*** PROVIDED INFORMATION ***
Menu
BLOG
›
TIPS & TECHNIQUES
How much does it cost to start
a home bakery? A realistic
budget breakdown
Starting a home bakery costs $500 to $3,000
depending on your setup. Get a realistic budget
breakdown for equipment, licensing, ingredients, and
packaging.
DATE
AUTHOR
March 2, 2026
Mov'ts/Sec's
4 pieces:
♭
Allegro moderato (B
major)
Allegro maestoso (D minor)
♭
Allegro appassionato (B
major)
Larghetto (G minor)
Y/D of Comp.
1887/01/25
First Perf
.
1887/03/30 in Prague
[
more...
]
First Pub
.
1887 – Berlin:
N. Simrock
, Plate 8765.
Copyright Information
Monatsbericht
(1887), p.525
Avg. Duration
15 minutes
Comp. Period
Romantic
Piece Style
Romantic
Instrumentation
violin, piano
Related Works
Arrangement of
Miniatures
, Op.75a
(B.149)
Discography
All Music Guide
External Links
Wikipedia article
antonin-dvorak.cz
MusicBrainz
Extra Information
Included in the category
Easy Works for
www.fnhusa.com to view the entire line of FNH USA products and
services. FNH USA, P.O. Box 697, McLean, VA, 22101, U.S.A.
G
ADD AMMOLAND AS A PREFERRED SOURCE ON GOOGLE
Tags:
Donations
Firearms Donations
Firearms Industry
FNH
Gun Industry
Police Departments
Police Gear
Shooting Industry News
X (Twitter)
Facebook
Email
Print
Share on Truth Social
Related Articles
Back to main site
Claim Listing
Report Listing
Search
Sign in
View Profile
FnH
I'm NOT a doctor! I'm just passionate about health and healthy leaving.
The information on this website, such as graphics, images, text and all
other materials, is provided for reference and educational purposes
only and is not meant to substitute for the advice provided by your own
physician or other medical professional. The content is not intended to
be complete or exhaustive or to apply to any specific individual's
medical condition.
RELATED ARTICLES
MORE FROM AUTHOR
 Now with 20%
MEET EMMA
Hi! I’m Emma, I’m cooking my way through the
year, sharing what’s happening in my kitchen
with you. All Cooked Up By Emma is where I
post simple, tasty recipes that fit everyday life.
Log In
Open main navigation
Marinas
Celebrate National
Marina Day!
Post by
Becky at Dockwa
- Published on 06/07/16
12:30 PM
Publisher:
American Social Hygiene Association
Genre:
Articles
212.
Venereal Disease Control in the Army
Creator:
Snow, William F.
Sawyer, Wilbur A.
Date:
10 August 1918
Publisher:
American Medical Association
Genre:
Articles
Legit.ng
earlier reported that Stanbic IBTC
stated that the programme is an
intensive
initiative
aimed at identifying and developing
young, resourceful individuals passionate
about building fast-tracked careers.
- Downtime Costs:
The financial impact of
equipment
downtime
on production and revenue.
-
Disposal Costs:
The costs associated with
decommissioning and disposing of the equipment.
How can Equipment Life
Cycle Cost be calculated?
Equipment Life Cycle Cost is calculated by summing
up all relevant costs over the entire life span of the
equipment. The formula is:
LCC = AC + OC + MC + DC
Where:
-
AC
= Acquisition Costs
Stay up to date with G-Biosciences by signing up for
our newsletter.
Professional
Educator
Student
*** End of PROVIDED INFORMATION ***
Extract exactly the leading lines of the data, stopping at and including the line with "Discography".

EXPECTED ANSWER =>
Menu
BLOG
›
TIPS & TECHNIQUES
How much does it cost to start
a home bakery? A realistic
budget breakdown
Starting a home bakery costs $500 to $3,000
depending on your setup. Get a realistic budget
breakdown for equipment, licensing, ingredients, and
packaging.
DATE
AUTHOR
March 2, 2026
Mov'ts/Sec's
4 pieces:
♭
Allegro moderato (B
major)
Allegro maestoso (D minor)
♭
Allegro appassionato (B
major)
Larghetto (G minor)
Y/D of Comp.
1887/01/25
First Perf
.
1887/03/30 in Prague
[
more...
]
First Pub
.
1887 – Berlin:
N. Simrock
, Plate 8765.
Copyright Information
Monatsbericht
(1887), p.525
Avg. Duration
15 minutes
Comp. Period
Romantic
Piece Style
Romantic
Instrumentation
violin, piano
Related Works
Arrangement of
Miniatures
, Op.75a
(B.149)
Discography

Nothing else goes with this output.